Friday, April 11, 2014

When feeding wildlife is fowl

Did someone mention sauce?
What’s the difference between feeding a chipmunk and feeding a goose? In Barrie, one is illegal, the other is not.
Last year the City passed a bylaw wisely banning the feeding of wildlife, with the notable exception of well-maintained backyard bird feeders, because wildlife feeding causes many problems. It attracts animals that become habituated to humans, and can then be more aggressive. Their feces on our lawns and beaches can be a health risk. And the foods people commonly throw to them –bread, crackers, popcorn – is “junk food” not suited to their nutritional needs.
But in their wisdom, Council restricted the bylaw to mammals; feeding ducks and geese is still permitted, although discouraged in parks. Yet this is one of the more problematic feeding issues. It is one thing to attract squirrels or raccoons to your backyard – you (and your immediate neighbours) will suffer the direct consequences. But feeding waterfowl at Barrie’s waterfront ends up despoiling the area for all of us who share this wonderful natural feature.
As other cities like Mississauga and Oakville have shown, you can include waterfowl among animals prohibited to feed. Doing so is probably easier to enforce, too, because squirrel-feeding usually happens at home while duck-feeding is usually done in public parks and waterways. And even if the by-law isn’t aggressively enforced, visible signage can help reduce the harms.
And the harms will become more apparent. Canada goose populations are at an all-time peak, and continue to rise. These geese thrive under human development, which actually provides more convenient spaces for them to live & eat than nature does. Their increase is most noticeable at the waterfront upon which rest so many of Barrie’s hopes for economic growth and amenity improvement. Do we want to attract more geese, and their poop, to the same place we are drawing people? Will aggressive geese and ducks make visiting the waterfront more fun?
There are even some who feel it’s such a problem that the City should start aggressively reducing the goose population. In more rural areas, hunting them is permitted but I don’t think we want guns around our lakeshore. You can also destroy eggs or nests, or try to scare geese away periodically (usually with guns or aircraft – again, not great for our waterfront), or even have the birds relocated. But none of that works in the long term if we keep attracting them by feeding them junk food.
There may be options for bird relocation the City would not have to pay for, which would be a good way to get a handle on the problem, but when it comes to dealing with nature, prevention beats a cure. We should learn to watch wildlife behaving naturally, which for geese means eating plants and seeds, not running after us to eat a scattering of human food. It’s not like there will be a sudden shortage of these common birds; they are very capable of feeding themselves and don’t need our help.
So what do you think? Should Barrie expand its bylaw to disallow feeding geese and ducks? Should we look into ways to reduce excess birds, by increasing suitable natural spaces away from the parklands maintained for human use, and trying not to attract them to the places we use? Should we be more aggressive in removing geese to other locations? As spring finally lets us return to enjoying a cherished green lakeshore whose amenity value grows with our own population, this is a conversation worth having.
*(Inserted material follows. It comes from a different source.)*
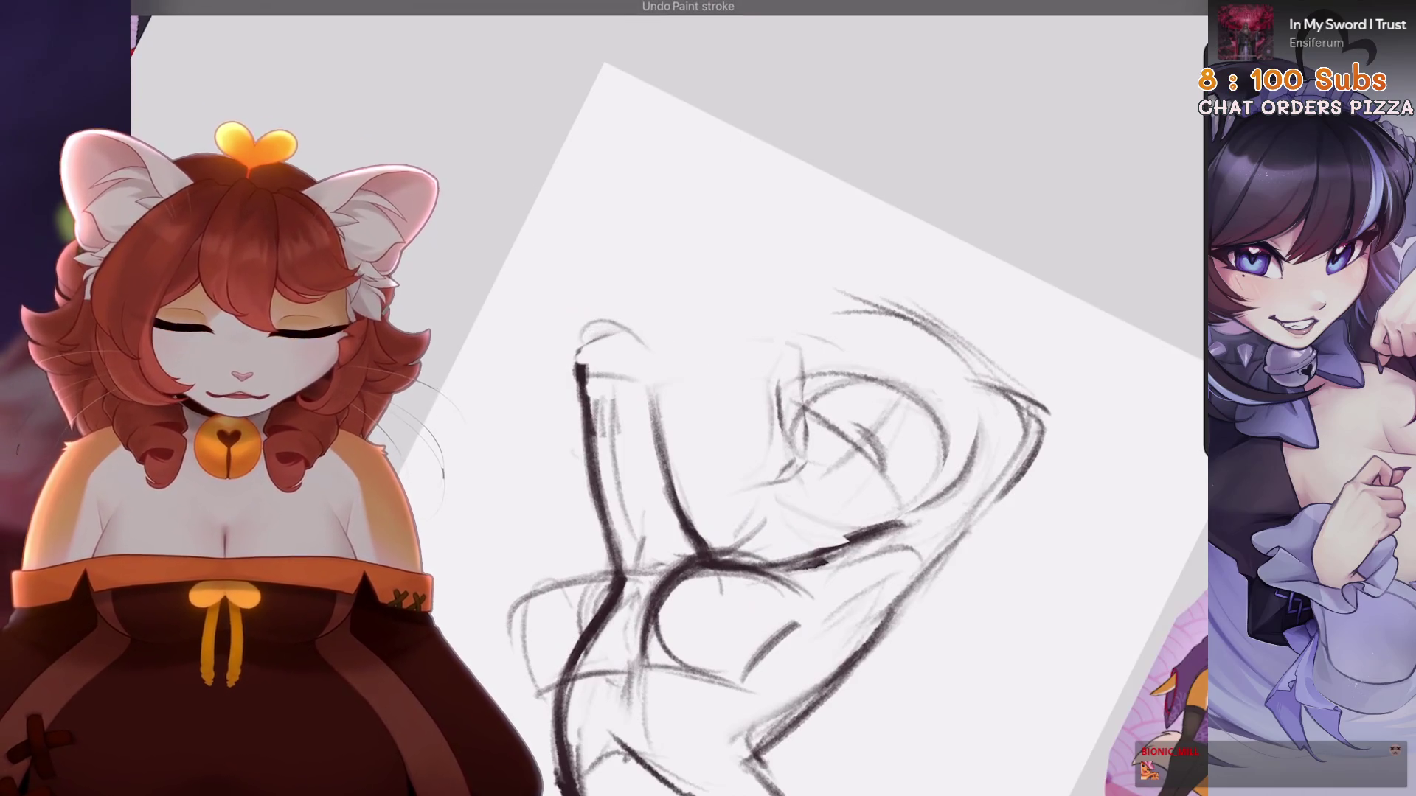
key("ctrl+z")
An accidentally-truncated version of this was published in the Barrie Examiner as "Should we keep feeding ducks and geese at the waterfront?"
Erich Jacoby-Hawkins is a director of Living Green and the Robert Schalkenbach Foundation

1 comment:

  1. Definitely do not feed the geese. All the points you make are absolutely correct. Canada Geese are prolific and they are ruining their welcome in areas to the south where many migrate in the winter. There is just too many of them. Expand your bylaw to include the geese I would say. There is always more poop than geese, and there always seem to be too many geese. Foraging is Goodlfe fitness for geese.